[DE] Constitutional complaint about data reconciliation for licence fee collection unsuccessful

IRIS 2022-6:1/20

Christina Etteldorf

Institute of European Media Law

In a ruling of 21 January 2022, the German Bundesverfassungsgericht (Federal Constitutional Court –BVerfG) rejected two constitutional complaints concerning the automatic, regular transfer of personal data from the German registration authorities to the Landesrundfunkanstalten (state broadcasting authorities) for the purpose of collecting the broadcasting licence fee. The complainants had claimed, inter alia, that their right to informational self-determination had been breached, but the BVerfG rejected the complaints on admissibility grounds.

The constitutional complaints had been lodged by two licence fee payers, who questioned the constitutionality of Article 11(5) of the Rundfunkbeitragsstaatsvertrag (state treaty on the broadcasting licence fee – RBStV) and the corresponding legislation implemented at state level in 2019 through the 23. Rundfunkänderungsstaatsvertrag (23rd state treaty amending the state broadcasting treaty). The article states that, every four years, starting on a specific date in 2022, each German registration authority should automatically send to the relevant state media authority a series of data concerning all adults in standardised form (surname, first names and given name, previous names, doctorate, marital status, date of birth, addresses of current and previous main and secondary residences, including all available information about their location and the date they moved in). This requirement is designed to ensure the state broadcasting authorities have the latest information they need to collect the broadcasting licence fee. As soon as the data has been reconciled and the fee-payer’s account settled, the state broadcasting authority must delete the data. In order to ensure proportionality between the fairness of the licence fee system and the protection of personal data, Article 11(5) RBStV also states that the data should not be transferred if the Kommission zur Ermittlung des Finanzbedarfs der Rundfunkanstalten (Commission for Determining the Financial Requirements of Broadcasters – KEF), in its two-yearly report on the financial situation of the state broadcasting authorities, finds that the existing database is sufficiently up to date.

The complainants argued that the article infringed their right to informational self-determination enshrined in Article 2(1) in conjunction with Article 1(1) of the Grundgesetz (Basic Law) (this fundamental right corresponds with the protection of privacy and personal data mentioned in other lists of fundamental rights, in a combination developed by the Bundesverfassungsgericht), firstly because it was disproportionate, and secondly because it was inconsistent with the distribution of legislative powers. Indeed, it was a rule that should have been enshrined in registration law, for which the federal government was responsible, rather than media law, which fell under the remit of the Bundesländer. They also claimed that the principle of the clarity of legal rules had been breached because it was unclear what factors the KEF had to take into account when preparing its report.
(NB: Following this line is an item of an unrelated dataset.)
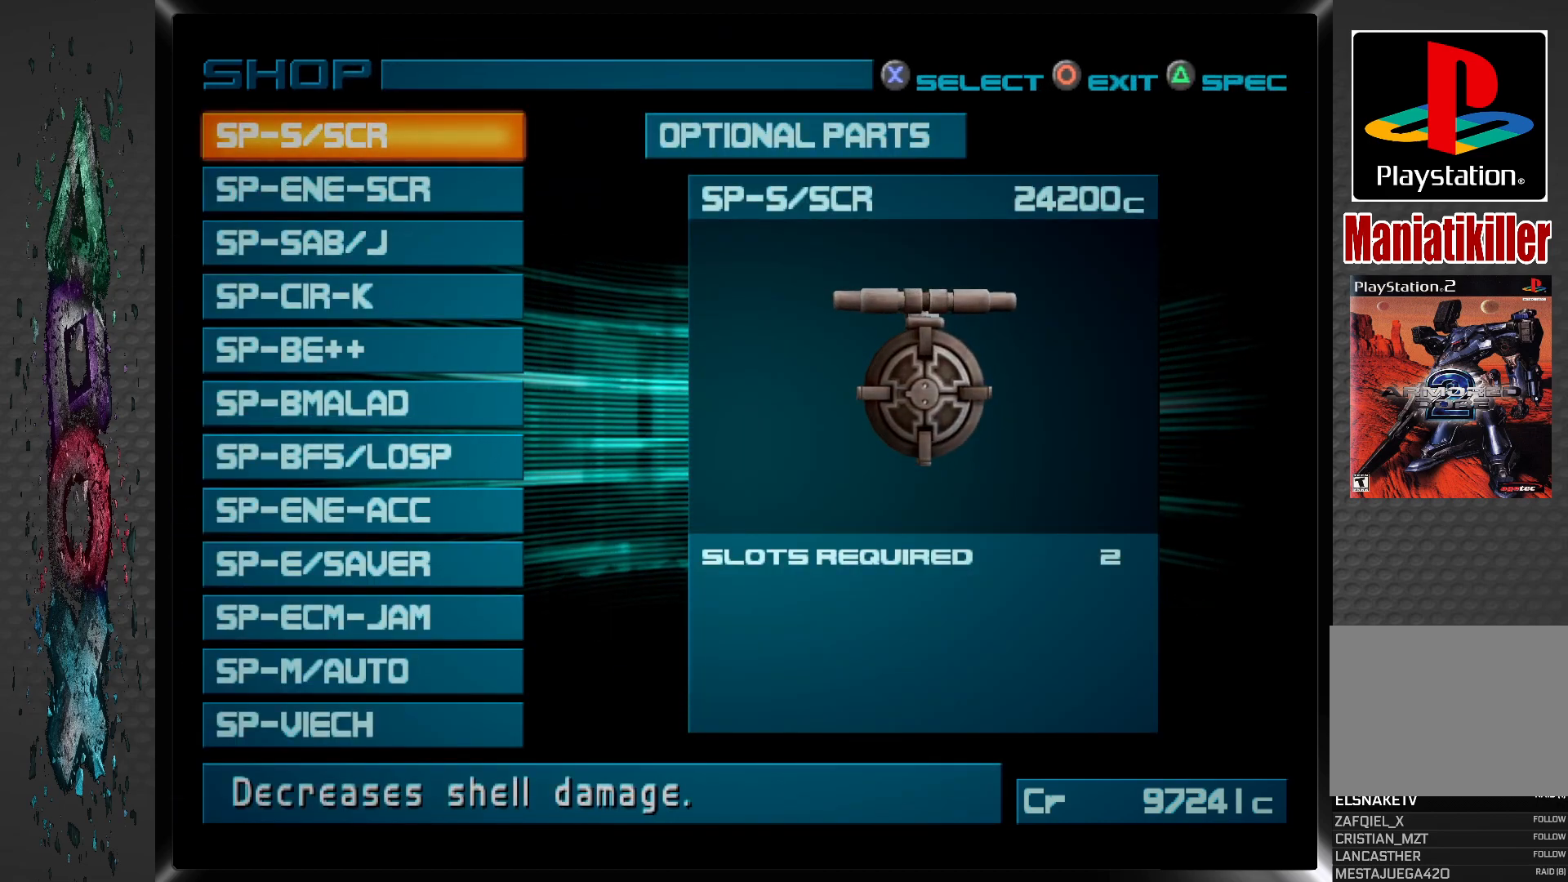
{"buttons": [], "left_stick": "center", "right_stick": "center", "events": []}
However, the BVerfG rejected the constitutional complaints on the grounds that they were inadmissible and therefore had no chance of being upheld. Under the subsidiarity principle, before a constitutional complaint was lodged, all available procedural remedies must have been used in an effort to have the infringement corrected, or prevent a violation of fundamental rights. In the case at hand, the complainants should firstly have sought judicial protection from the administrative courts by applying for negative declaratory relief or an injunction. Such protection had already been available from the German administrative courts under the previous rules and, in the case at hand, applying for it did not seem either obviously pointless or without prospect of success. Clarification by a non-constitutional court would also – as a condition of the subsidiarity principle – have provided a more solid basis for a BVerfG decision: firstly, if such a court had established the facts (in principle, this is no longer the role of the BVerfG) concerning notification requirements and licence fee collection methods, it would have provided the basis for a decision on the alleged violation of a fundamental right, in particular with regard to proportionality. Secondly, a specialised court’s interpretation of legal concepts that were open to interpretation, for example in relation to the KEF report, would have helped to establish whether the reconciliation of registration data was necessary and appropriate.

Under these circumstances, the BVerfG was not required to examine any further the formal and substantive complaints concerning Article 11(5) RBStV.


This article has been published in IRIS Legal Observations of the European Audiovisual Observatory.